When an agent identity or agent identity blueprint is disabled, it can't acquire new tokens so it can't access resources. The object still exists in the directory, so its app role assignments, group memberships, and OAuth2 permission grants persist. If an administrative error or a threat actor with directory write access re-enables the object, every permission snaps back without reapproval. If a disabled blueprint principal is re-enabled, it also restores the provisioning surface for all child agent identities. The combination of ownerless objects and stale disabled objects creates a standing-privilege accumulation pattern that proper ownership and cleanup are designed to prevent.
Remediation action
- Administrative relationships in Microsoft Entra Agent ID
- Manage agent identities in your organization
- Governing agent identities
- Manage agents in end-user experience
AI administrative roles have assigned principals
The AI control plane surface includes Microsoft 365, Microsoft Power Platform, Microsoft SharePoint, and every layer of the Microsoft Security stack.
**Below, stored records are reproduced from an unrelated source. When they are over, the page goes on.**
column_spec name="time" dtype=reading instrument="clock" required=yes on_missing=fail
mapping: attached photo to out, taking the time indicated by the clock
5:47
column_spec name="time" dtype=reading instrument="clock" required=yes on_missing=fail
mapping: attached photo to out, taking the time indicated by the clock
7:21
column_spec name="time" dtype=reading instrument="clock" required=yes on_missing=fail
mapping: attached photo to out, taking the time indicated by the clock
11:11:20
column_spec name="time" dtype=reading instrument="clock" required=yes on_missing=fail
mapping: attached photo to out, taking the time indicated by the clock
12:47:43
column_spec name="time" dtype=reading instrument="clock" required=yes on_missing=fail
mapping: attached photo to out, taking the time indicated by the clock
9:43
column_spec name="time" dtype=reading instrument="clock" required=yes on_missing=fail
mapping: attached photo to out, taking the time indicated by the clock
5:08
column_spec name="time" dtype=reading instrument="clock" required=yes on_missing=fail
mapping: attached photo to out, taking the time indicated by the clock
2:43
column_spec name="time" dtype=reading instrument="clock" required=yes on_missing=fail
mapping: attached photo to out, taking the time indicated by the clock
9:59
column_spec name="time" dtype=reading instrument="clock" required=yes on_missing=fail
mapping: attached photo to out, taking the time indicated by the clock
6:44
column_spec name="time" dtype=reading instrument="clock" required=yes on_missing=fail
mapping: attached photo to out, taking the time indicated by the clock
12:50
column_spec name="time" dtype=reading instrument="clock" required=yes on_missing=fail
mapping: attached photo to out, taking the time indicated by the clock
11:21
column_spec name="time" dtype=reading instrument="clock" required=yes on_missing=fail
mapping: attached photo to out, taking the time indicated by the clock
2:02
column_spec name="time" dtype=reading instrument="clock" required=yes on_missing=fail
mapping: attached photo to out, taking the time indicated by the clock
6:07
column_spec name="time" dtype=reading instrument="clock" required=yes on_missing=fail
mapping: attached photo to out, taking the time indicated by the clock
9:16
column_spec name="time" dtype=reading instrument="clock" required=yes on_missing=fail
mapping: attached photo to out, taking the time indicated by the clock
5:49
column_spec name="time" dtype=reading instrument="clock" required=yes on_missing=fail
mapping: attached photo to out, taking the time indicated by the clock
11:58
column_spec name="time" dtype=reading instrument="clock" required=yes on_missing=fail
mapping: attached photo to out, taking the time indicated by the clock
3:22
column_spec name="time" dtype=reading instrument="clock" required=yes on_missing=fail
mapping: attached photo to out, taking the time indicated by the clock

Microsoft Entra ID is the identity control plane for this entire surface, and its administrative scopes manage agent identities, Microsoft 365 Copilot admin settings, Conditional Access for AI, Copilot Studio environments, AI grounding sources, AI posture signals, and AI detection and response. If there's no human assigned to an administrative role that manages these AI capabilities, then there's no accountable operator for that slice of the AI surface. This gap could mean:
- Agent identities aren't monitored or reviewed
- Admin settings drift
- AI-specific detections have no owner to investigate or adjust
- Network control policies for AI aren't adjusted as the AI estate evolves
- AI-related escalations have no designated responder
Threat actors exploit this gap by targeting the AI control plane directly. They rely on the gap between a role existing in the directory and someone actually monitoring it. Confirming that every AI admin role has at least one assigned principal is the minimum organizational posture for AI administration. This check evaluates Microsoft Entra directory role assignments only. A role appearing as unassigned means no Microsoft Entra principal is assigned to the corresponding directory role, so workload-native administrators might still exist outside Microsoft Entra and are outside this assessment. AI administration of other platforms, such as Microsoft Purview role groups or Microsoft Defender custom roles, must be reviewed separately.